La mort de Stéphane Hessel

Stéphane Hessel, qui est mort dans la nuit du mardi 26 au mercredi 27 février à l’âge de 95 ans, doit sa renommée mondiale à un petit pamphlet de 32 pages, intitulé « Indignez-vous ! », traduit dans des dizaines de langues et vendu à 4,5 millions d’exemplaires. 

 

Mais ce succès-là est d’une certaine manière injuste car il tend à reléguer dans l’ombre l’ensemble de la carrière de ce grand humaniste et grand diplomate. Une carrière paradoxale : élevé à la dignité d’ambassadeur de France par François Mitterrand qu’il avait soutenu en 1981 comme il soutiendra François Hollande en 2012, Stéphane Hessel n’a jamais occupé de « grands postes », comme on dit au Quai d’Orsay. Il a toujours été dans le multilatéral, en principe moins prestigieux.

C’est surtout en marge de cette carrière qu’il a joué un rôle important, en participant à de nombreuses commissions et en rédigeant de nombreux rapports, notamment sur le développement et les rapports Nord-Sud, dont beaucoup resteront lettre morte. C’est le sort de la plupart des rapports. Stéphane Hessel ne se décourageait pas pour autant. L’expérience lui avait montré qu’il ne faut jamais désespérer. A la fin de la Deuxième guerre mondiale, jeune diplomate à la délégation française à l’ONU, il avait participé aux côtés de René Cassin à la rédaction de la Déclaration universelle des droits de l’homme. « On a besoin d’une vision qui aille au-delà de ce qui est praticable immédiatement. C’est un travail de Sisyphe, comme tout travail historique », confiait-il au moment de la création, un demi-siècle plus tard, de la Cour pénale internationale qu’il vivait comme une consécration.

Né en 1917 à Berlin dans une famille d’intellectuels juifs peu pratiquante, convertie plus tard au protestantisme, Stéphane Hessel était arrivé en France en 1924 avec son père Franz et sa mère Helen. Les y attendait Pierre-Henri Roché dont sa mère était tombée amoureuse. « Une situation triangulaire somme toute assez banale », dira plus tard Stéphane Hessel, mais que le livre de Pierre-Henri Roché, Jules et Jim, et le film de François Truffaut transformeront en mythe. Seule différence, dans le roman et le film, l’enfant est une fille. La réflexion maintes fois entendue, « Ah, c’est vous la petite fille de Jules et Jim », finira par agacer Stéphane Hessel.

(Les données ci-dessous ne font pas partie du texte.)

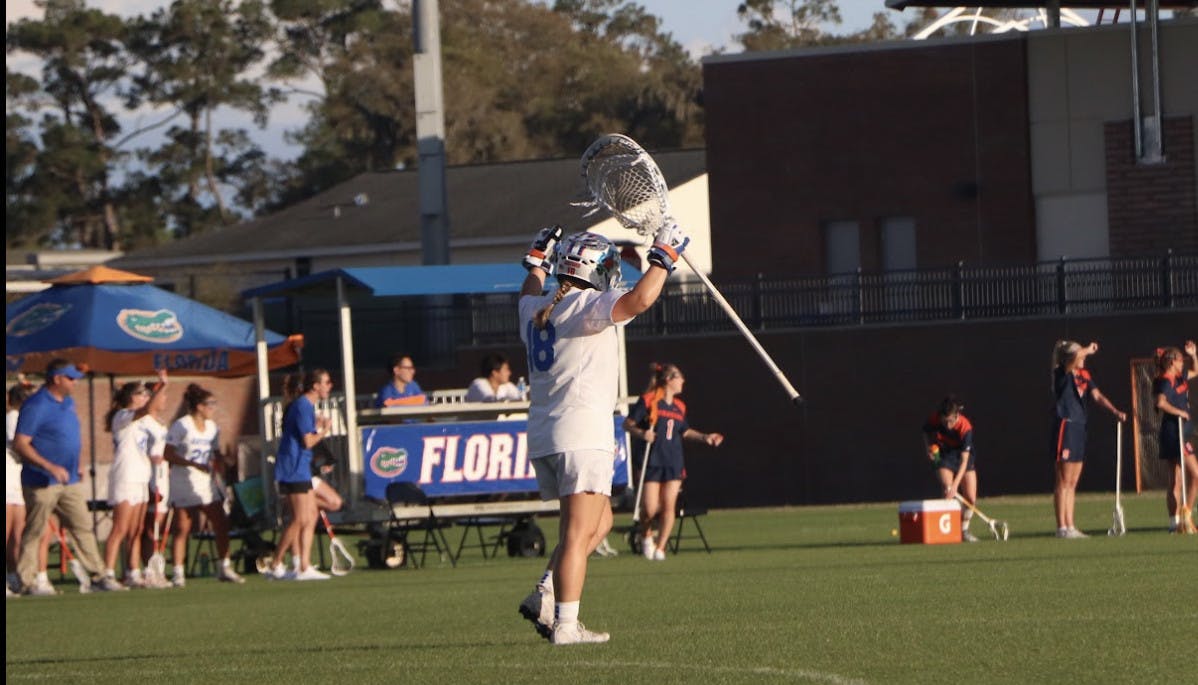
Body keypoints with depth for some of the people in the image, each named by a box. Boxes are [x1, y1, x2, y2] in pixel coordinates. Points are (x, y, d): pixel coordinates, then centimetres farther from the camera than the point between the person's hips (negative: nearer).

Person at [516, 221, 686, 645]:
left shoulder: (536, 311, 14)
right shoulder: (586, 307, -10)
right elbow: (638, 301, -24)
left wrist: (537, 262, 52)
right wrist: (663, 258, -11)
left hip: (543, 438, 9)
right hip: (581, 435, -9)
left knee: (599, 521, 21)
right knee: (579, 533, -8)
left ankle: (546, 594, 10)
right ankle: (565, 624, -11)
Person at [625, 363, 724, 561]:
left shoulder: (679, 407, 12)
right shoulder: (648, 401, -6)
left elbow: (685, 431, 26)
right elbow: (627, 424, -5)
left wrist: (705, 437, 15)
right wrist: (641, 433, -22)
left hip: (673, 463, 5)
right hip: (651, 461, -5)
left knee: (669, 505, -4)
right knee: (650, 509, -6)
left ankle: (660, 547, 3)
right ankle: (646, 536, 23)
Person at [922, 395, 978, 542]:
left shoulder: (965, 427, -31)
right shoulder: (933, 420, -24)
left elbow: (964, 460, -32)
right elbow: (926, 434, 3)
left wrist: (955, 485, -39)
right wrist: (929, 449, -17)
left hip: (962, 455, 0)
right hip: (943, 457, 0)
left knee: (971, 499, -3)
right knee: (948, 490, -24)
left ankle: (964, 530, 19)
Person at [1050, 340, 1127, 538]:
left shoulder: (1084, 375, 12)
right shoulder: (1062, 373, -10)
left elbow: (1097, 396, 5)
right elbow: (1075, 358, -28)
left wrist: (1115, 411, -9)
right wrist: (1089, 350, -9)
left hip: (1079, 427, 8)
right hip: (1065, 425, -8)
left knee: (1072, 483, 11)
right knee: (1064, 481, -5)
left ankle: (1070, 526, 15)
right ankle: (1062, 527, -4)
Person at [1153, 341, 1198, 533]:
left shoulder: (1178, 378, 15)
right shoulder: (1167, 381, -13)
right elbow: (1161, 402, -29)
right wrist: (1179, 412, -19)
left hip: (1181, 433, 10)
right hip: (1174, 432, -10)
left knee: (1176, 481, 7)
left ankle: (1175, 522, 7)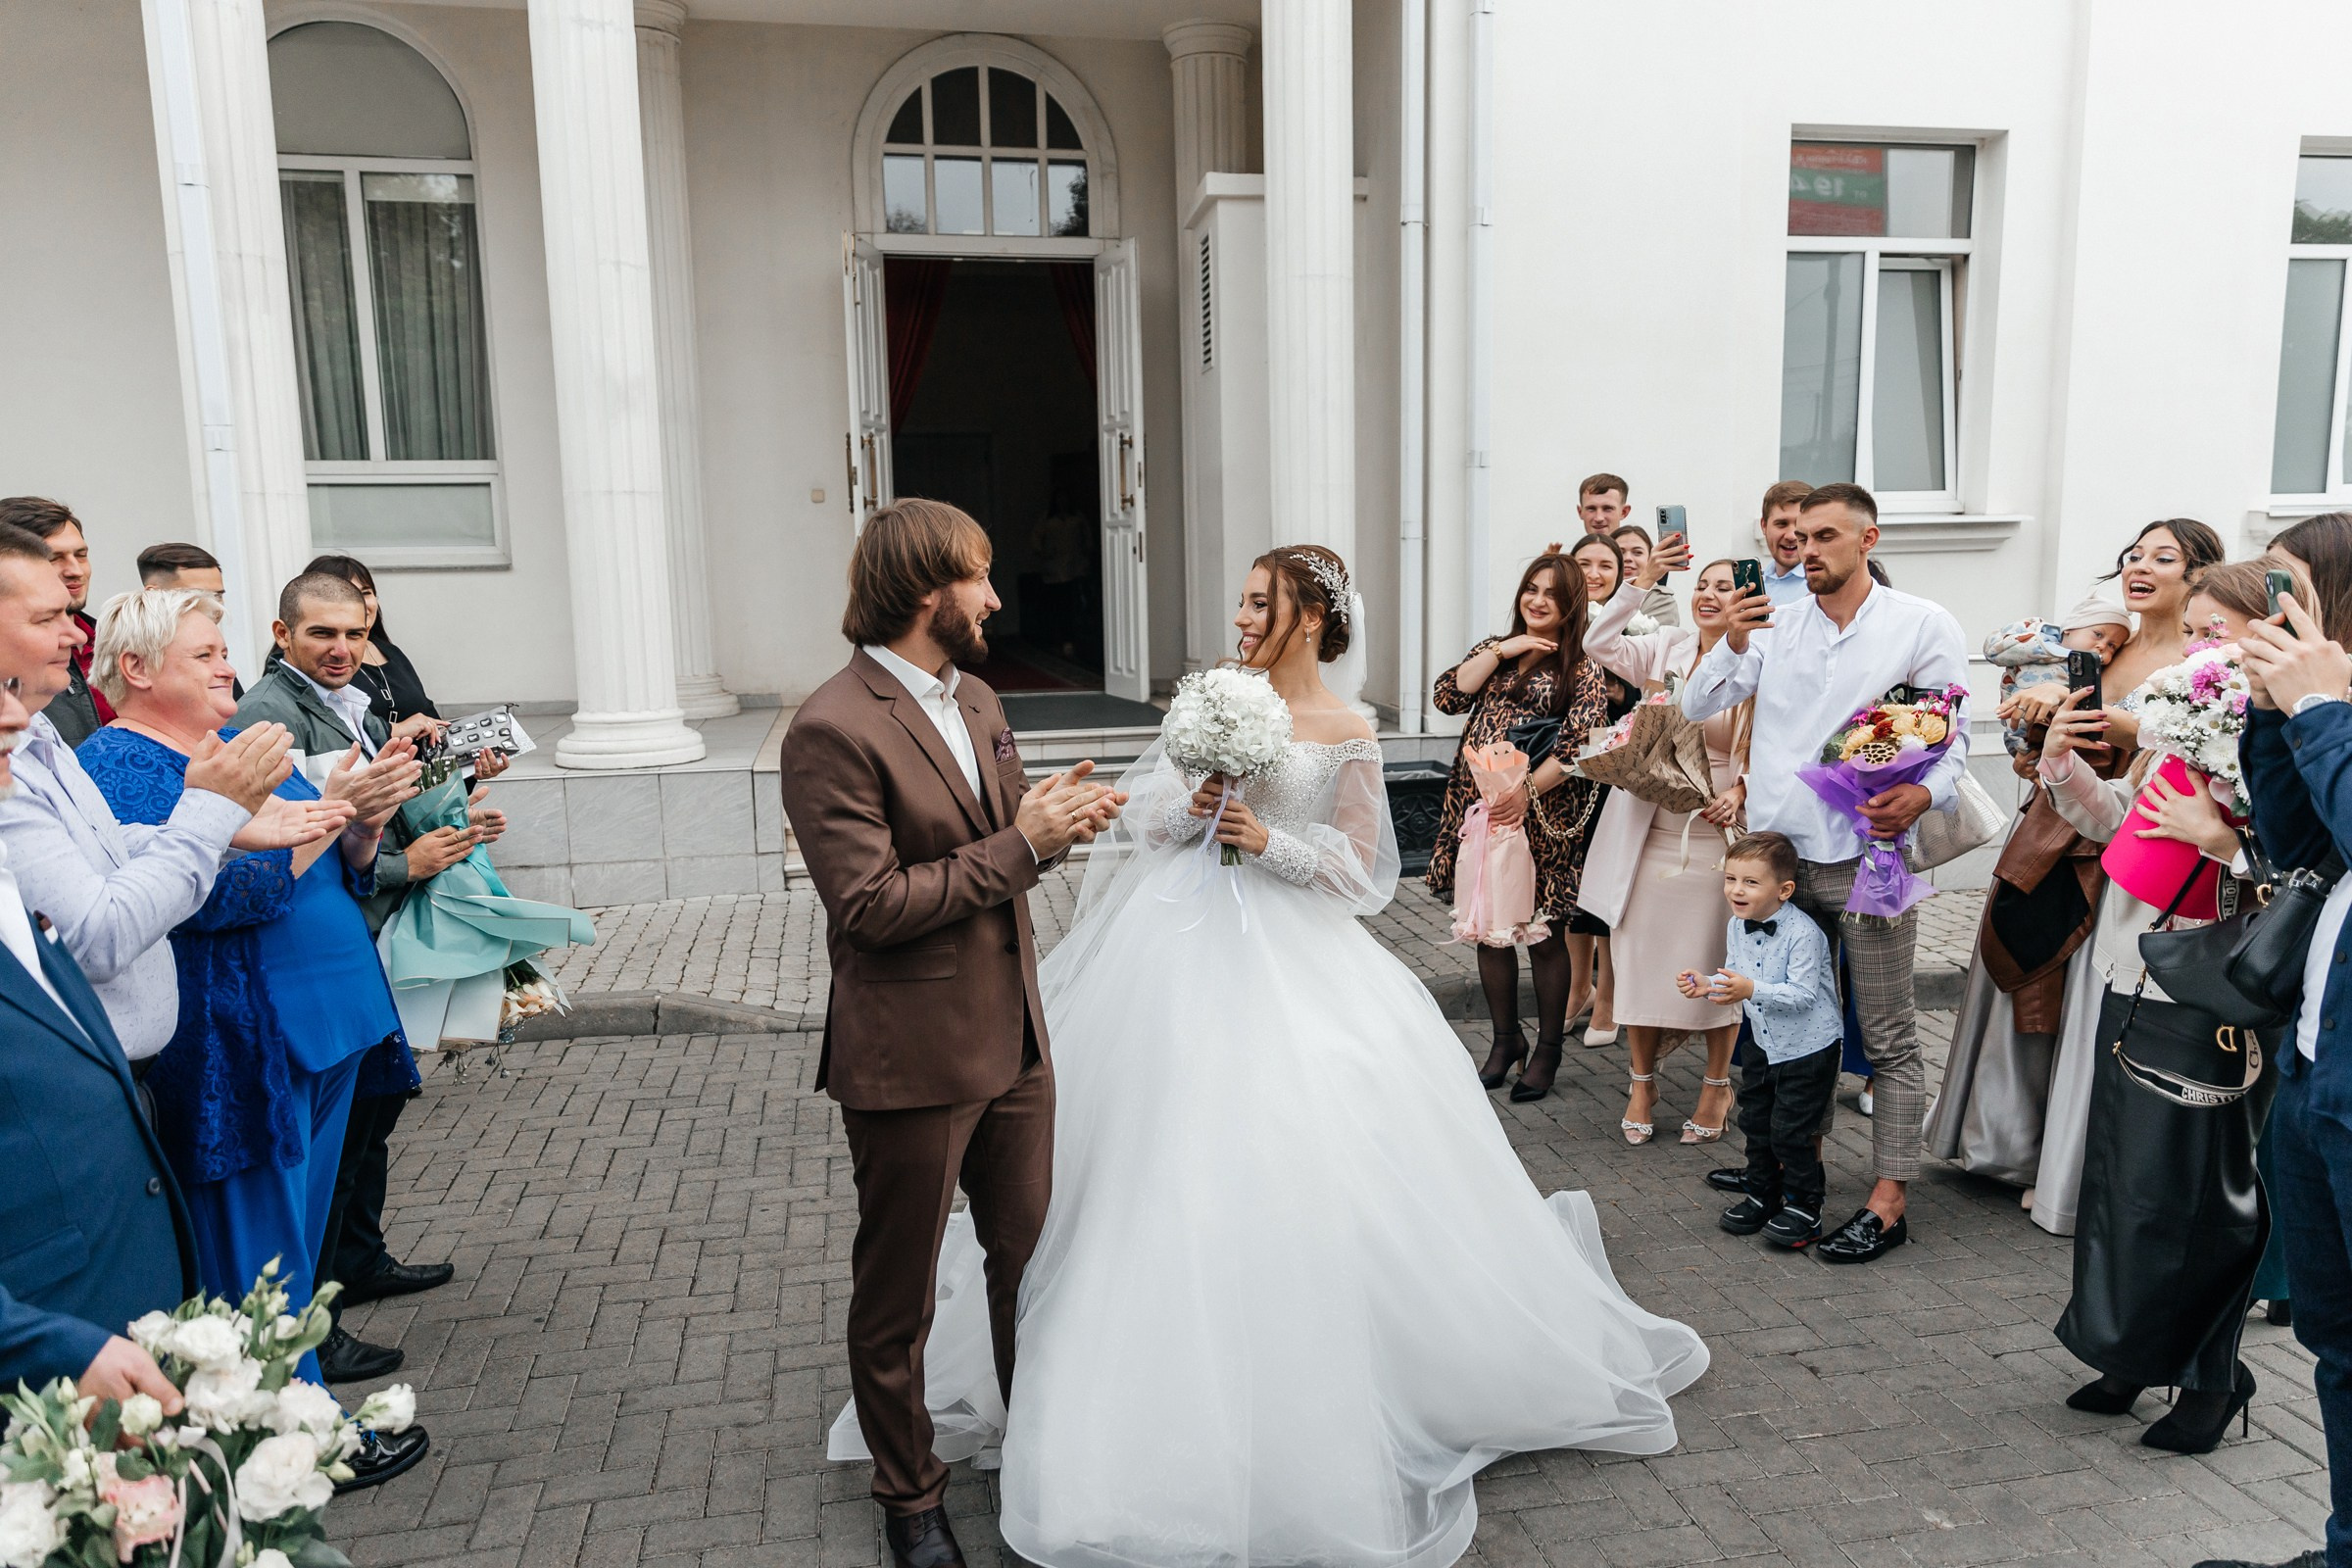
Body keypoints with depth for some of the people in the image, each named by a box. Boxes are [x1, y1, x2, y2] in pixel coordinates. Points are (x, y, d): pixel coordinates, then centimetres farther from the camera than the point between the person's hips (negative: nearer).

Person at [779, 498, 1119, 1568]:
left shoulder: (976, 700, 7)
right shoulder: (832, 730, -19)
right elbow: (870, 905, -23)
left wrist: (1058, 815, -5)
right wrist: (1022, 843, -20)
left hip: (1013, 1043, 7)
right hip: (912, 1065, -7)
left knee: (1030, 1261, 20)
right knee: (897, 1298, 14)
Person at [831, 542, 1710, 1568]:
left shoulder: (1348, 736, -3)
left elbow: (1357, 865, -4)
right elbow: (1146, 809, 9)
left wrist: (1267, 840, -17)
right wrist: (1189, 808, -12)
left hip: (1285, 959, -4)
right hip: (1179, 941, 5)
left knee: (1284, 1156, -5)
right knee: (1157, 1148, 8)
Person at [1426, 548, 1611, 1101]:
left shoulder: (1582, 668, 0)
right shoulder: (1494, 650, 14)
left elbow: (1579, 744, -11)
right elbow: (1448, 697, -1)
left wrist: (1527, 791, -21)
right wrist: (1502, 651, -6)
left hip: (1541, 815, -4)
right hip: (1480, 807, 5)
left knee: (1545, 933, 4)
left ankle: (1548, 1047, 20)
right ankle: (1506, 1040, 27)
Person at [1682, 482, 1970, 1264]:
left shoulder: (1924, 625, -1)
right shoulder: (1776, 625, 9)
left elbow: (1955, 732, -2)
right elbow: (1697, 705, 6)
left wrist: (1924, 794, -22)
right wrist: (1731, 645, -12)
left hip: (1868, 856, -4)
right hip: (1782, 853, 4)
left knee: (1889, 1038, 2)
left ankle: (1887, 1203, 9)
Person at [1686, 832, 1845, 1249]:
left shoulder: (1802, 934, -25)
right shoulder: (1736, 927, -1)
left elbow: (1802, 994, -29)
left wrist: (1752, 990, -38)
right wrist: (1706, 985, -11)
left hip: (1810, 1047, -8)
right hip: (1766, 1044, 8)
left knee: (1790, 1129, -5)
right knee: (1755, 1122, 16)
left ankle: (1804, 1208, 13)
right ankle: (1761, 1196, 32)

Dans les années 1920, la vie d’un petit Allemand destiné aux meilleures études n’a certes rien de comparable au destin des immigrés venus du Tiers-Monde. Stéphane Hessel toutefois s’en souviendra quand il se battra à leurs côtés pour obtenir la légalisation des sans-papiers, comme quand il épousera d’autres causes, y compris des causes perdues, que sa générosité, à l’opposé de la « paresse du cœur » que sa mère reprochait à son père, lui faisait embrasser.

A Paris, le jeune Stéphane se dirige tout naturellement vers l’Ecole normale supérieure. Il y sera reçu deux fois, deux années de suite : la première comme étranger mais il ne sera pas admis parce qu’il venait d’être naturalisé ; la seconde, comme Français. Pendant l’occupation, il avait rejoint sans hésiter la France libre et ses services de renseignements. Arrêté par hasard à Paris, il avait été interné dans les camps de Buchenwald et de Dora.

Elevé dans la langue allemande et la langue française, il n’avait pas son pareil, à 90 ans passés, pour réciter de mémoire des poèmes d’Apollinaire et de Hölderlin. C’était, disait-il, la meilleure manière d’œuvrer à la compréhension franco-allemande, pour laquelle il militait depuis toujours avec son ami Alfred Grosser, son cadet de huit ans.

Fatigué par des déplacements incessants aux quatre coins du monde, Stéphane Hessel n’en continua pas moins jusqu’au bout à promener sa haute silhouette, son regard candide et son sourire bienveillant à l’appel des déshérités et des déracinés.